- **TASK DESCRIPTION**
Carry on the post about Python optimizations from the point where it stops.

- **GIVEN TEXT**

####################

2011-10-26

Python optimizations exercise.

From there I wanted to post cleanly all my findings. I include all my sources, so you can reproduce it. Basically, Pavel wanted to optimize a simple use case. Here is my shot at it: First the test.py, the html7 implementation and a slightly improved one where I don't force python to go back and forth between bytes and unicode + the benchmark timer :
import timeit


WHITELIST2 = set('abcdefghijklmnopqrstuvwxyzABCDEFGHIJKLMNOPQRSTUVWXYZ0123456789')
WHITELIST2_UNI = set(u'abcdefghijklmnopqrstuvwxyzABCDEFGHIJKLMNOPQRSTUVWXYZ0123456789')

####################

- **GIVEN RECORDS**
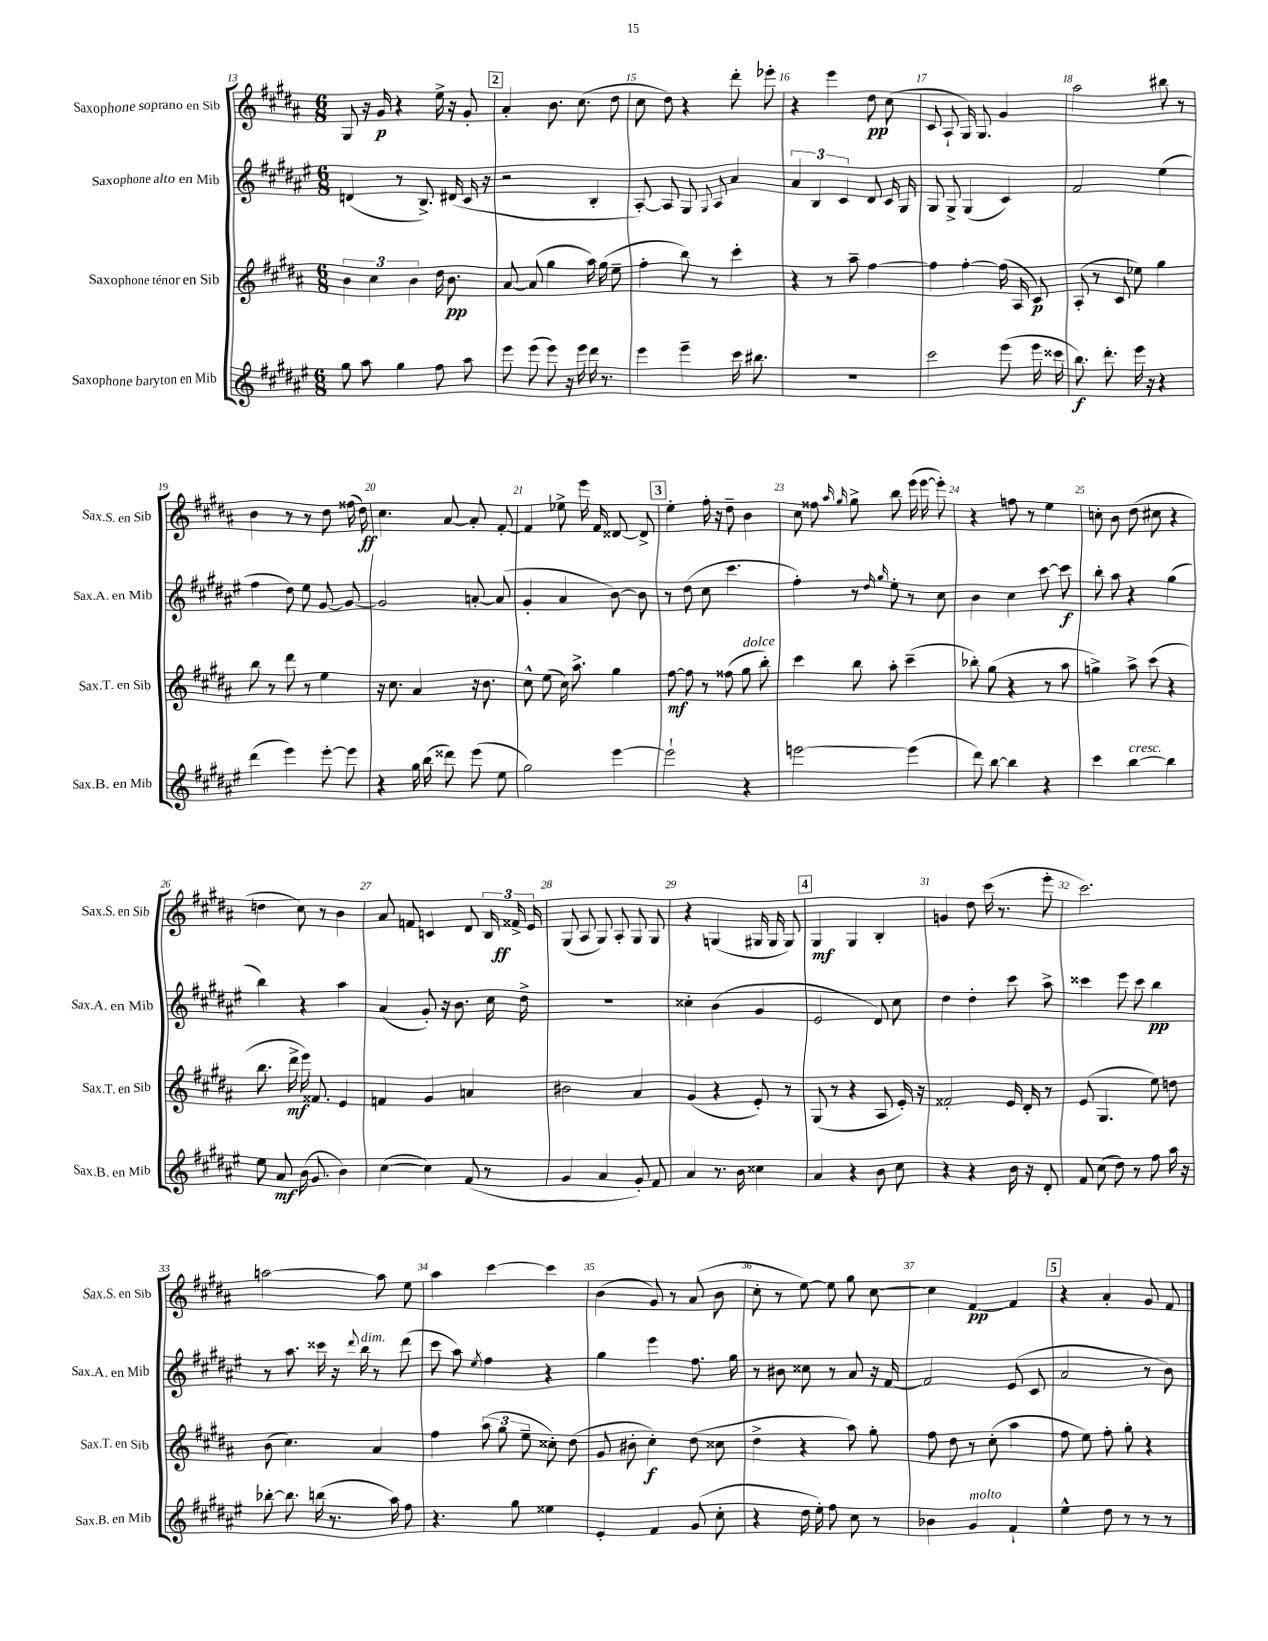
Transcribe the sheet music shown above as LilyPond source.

<<
\new StaffGroup <<
\new Staff = "s0" \with { instrumentName = "Saxophone soprano en Sib" shortInstrumentName = "Sax.S. en Sib" } {
    \clef treble \key b \major \numericTimeSignature \time 6/8
    \autoBeamOff gis8 r16 gis'16\p r4 e''16-> r16 gis'8-. |
    \mark \markup { \box "2" } ais'4-. b'8. cis''8.( dis''8 |
    cis''8 dis''8) r4 dis'''8-. ees'''8-. |
    r4 e'''4 dis''8\pp cis''8( |
    cis'8 ais8-! gis16) gis8. gis'4 |
    ais''2 bis''8 r8 |
    b'4 r8 r8 dis''8 fisis''16( dis''16\ff) |
    cis''4. ais'8~ ais'8-. fis'8~-. |
    fis'4 ees''8-> e'''16 fis'16 disis'8~ disis'8-> |
    \mark \markup { \box "3" } e''4-. fis''16-. r16 dis''8-- b'4 |
    cis''8 fisis''8 \grace { ais''16 gis''16 } gis''8-> b''8 e'''16( e'''16~ e'''8-.) |
    r4 f''8 r8 e''4 |
    c''8-. b'8 dis''8( cis''8 r4 |
    d''4 cis''8) r8 b'4 |
    ais'8 f'8 c'4 dis'8 \tuplet 3/2 { b16 fisis'16->\ff e'16 } |
    gis8( ais8 gis8) ais8-. gis8 gis8 |
    r4 g4( gis16 gis16 gis8) |
    \mark \markup { \box "4" } gis4\mf gis4 b4-. |
    g'4 dis''8 cis'''16( r8. e'''8-. |
    cis'''2.) |
    a''2~ a''8 e''8 |
    ais''4 cis'''4~ cis'''4 |
    b'4( gis'8) r8 ais'8( b'8 |
    cis''8-. r8 e''8~) e''8 gis''8 cis''8~ |
    cis''4 fis'4~\pp fis'4 |
    \mark \markup { \box "5" } r4 ais'4-. gis'8 fis'8 \bar "|." |
}
\new Staff = "s1" \with { instrumentName = "Saxophone alto en Mib" shortInstrumentName = "Sax.A. en Mib" } {
    \clef treble \key fis \major \numericTimeSignature \time 6/8
    \autoBeamOff d'4( r8 b8.->) dis'16( cis'16 r16 |
    \mark \markup { \box "2" } r2 b4-. |
    ais8~-.) ais8 gis8 \appoggiatura { gis8 } ais8 ais'4 |
    \tuplet 3/2 { ais'4 b4 cis'4 } dis'8 cis'16 gis16 |
    gis8 gis8-> gis4( cis'4) |
    fis'2 eis''4( |
    fis''4 dis''8) eis''8 gis'8~ gis'8~ |
    gis'2 a'8~-. a'8( |
    gis'4-. ais'4 b'8~) b'8 |
    \mark \markup { \box "3" } r8 dis''8( cis''8 cis'''4. |
    fis''4-.) r8 \grace { dis''16 gis''16 } eis''8-. r8 cis''8 |
    b'4 cis''4 cis'''8~ cis'''8\f |
    b''8-. ais''8 r4 gis''4( |
    b''4) r4 ais''4 |
    ais'4( gis'8-.) r16 b'8. cis''16 dis''16-> |
    R2. |
    cisis''4-. b'4( gis'4 |
    \mark \markup { \box "4" } eis'2 dis'8) cis''8 |
    dis''4 dis''4-. cis'''8 ais''8-> |
    cisis'''4 eis'''8 cisis'''8 b''4\pp |
    r8 ais''8. cisis'''16 r16 \appoggiatura { dis'''8 } b''16^\markup { \italic "dim." } r8 dis'''8( |
    cis'''8 ais''8) \acciaccatura { eis''8 } fis''4 r4 |
    gis''4 eis'''4 fis''8. gis''16 |
    r8 bis'8 cisis''8 r8 ais'8 r16 fis'16~ |
    fis'2 eis'8( cis'8 |
    \mark \markup { \box "5" } ais'2 r8 b'8) \bar "|." |
}
\new Staff = "s2" \with { instrumentName = "Saxophone ténor en Sib" shortInstrumentName = "Sax.T. en Sib" } {
    \clef treble \key b \major \numericTimeSignature \time 6/8
    \autoBeamOff \tuplet 3/2 { b'4 cis''4 b'4 } dis''16 b'8.\pp |
    \mark \markup { \box "2" } ais'8~ ais'8( gis''4 ais''16) gis''16( e''8-- |
    fis''4-. b''8) r8 cis'''4-. |
    r4 r8 ais''8-- fis''4~ |
    fis''4 fis''4~-. fis''16( ais16 cis'8\p) |
    ais8-.( r8 cis'8 ees''8) gis''4 |
    b''8 r8 dis'''8 r8 e''4 |
    r16 cis''8. ais'4 r16 b'8. |
    cis''8-^ e''8( cis''16) ais''8.-> gis''4 |
    \mark \markup { \box "3" } fis''8~\mf fis''8 r8 fisis''8( gis''8^\markup { \italic "dolce" } b''8-.) |
    cis'''4 b''8 ais''8-. cis'''4--( |
    bes''8-.) gis''8( r4 r8 ais''8 |
    g''4->) ais''8-> cis'''8( r4 |
    b''8. dis'''16->\mf e'''16) fisis'8. e'4 |
    f'4 gis'4 a'4 |
    bis'2 ais'4 |
    gis'4( r4 e'8-.) r8 |
    \mark \markup { \box "4" } gis8( r8 r4 ais8 e'16-.) r16 |
    fisis'2-. e'16 dis'16-. r8 |
    e'8( gis4. e''8) d''8 |
    b'8( cis''4.) ais'4 |
    fis''4 \tuplet 3/2 { ais''8( gis''8 e''8-- } cisis''8-.) dis''8( |
    gis'8 bis'8-. cis''4-.\f) dis''8( cisis''8 |
    dis''4-> r4 ais''8) gis''8-. |
    fis''8 dis''8 r8 cis''8-.( ais''4 |
    \mark \markup { \box "5" } fis''8 e''8) fis''8-. gis''8-. r4 \bar "|." |
}
\new Staff = "s3" \with { instrumentName = "Saxophone baryton en Mib" shortInstrumentName = "Sax.B. en Mib" } {
    \clef treble \key fis \major \numericTimeSignature \time 6/8
    \autoBeamOff gis''8 ais''8 gis''4 fis''8 ais''8 |
    \mark \markup { \box "2" } eis'''8 eis'''8( eis'''8) r16 eis'''16 dis'''16 r8. |
    eis'''4 eis'''4-- cis'''16 bis''8. |
    R2. |
    cis'''2 eis'''8( eis'''16 cisis'''16 |
    b''8.\f) dis'''8.-. eis'''16 r16 r4 |
    dis'''4( eis'''4) eis'''8~-. eis'''8 |
    r4 gis''16 b''16( disis'''8) eis'''8( eis''8 |
    gis''2) eis'''4~ |
    \mark \markup { \box "3" } eis'''2-! r4 |
    e'''2~ e'''4( |
    dis'''8) b''8~ b''4 r4 |
    cis'''4 b''4~^\markup { \italic "cresc." } b''4 |
    eis''8 ais'8\mf b'16( gis'8. b'4) |
    cis''4~( cis''4) fis'8( r8 |
    gis'4 ais'4 gis'8-.) fis'8 |
    ais'4 r8. b'16 cisis''4 |
    \mark \markup { \box "4" } ais'4 r4 b'8 cis''8 |
    r4 r4 b'16 r16 dis'8-. |
    fis'8 cis''8( dis''8) r8 fis''8 ais''16 r16 |
    bes''8~-. bes''8. b''16( r8. ais''16) fis''8 |
    r4. gis''8 eisis''4 |
    eis'4-. fis'4 gis'8( cis''8-. |
    r4 dis''16 eis''16-.) fis''8 cis''8 r8 |
    bes'4 gis'4^\markup { \italic "molto" } fis'4-! |
    \mark \markup { \box "5" } eis''4-^ dis''8 r8 r8 r8 \bar "|." |
}
>>
>>
\layout { \context { \Score currentBarNumber = #13 \override BarNumber.break-visibility = ##(#f #t #t) barNumberVisibility = #all-bar-numbers-visible } }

####################

- **EXPECTED ANSWER**
r = u'234782384723!#$#@!%$@#%$@#%#$%%%%%%%%%%%@#$%342583492058934028590342853490285902344#$%%*%****%7jkb6h546777776ynkk4b56byhbh5j'*500

def html7():
    s = r
    lstr = str; lord = ord; lWHITELIST2 = WHITELIST2
    return "".join([
        c if c in lWHITELIST2
        else "&#" + lstr(lord(c)) + ";"
        for c in s])

def htmlGB():
    s = r
    lstr = unicode; lord = ord; lWHITELIST2 = WHITELIST2_UNI
    return u''.join([
        c if c in lWHITELIST2
        else u'&#' + lstr(lord(c)) + u';'
        for c in s])
assert(html7() == htmlGB())

t = timeit.Timer(stmt = html7)
print 'html7:' + str(t.timeit(number=100))

t = timeit.Timer(stmt = htmlGB)
print 'htmlGB:' + str(t.timeit(number=100))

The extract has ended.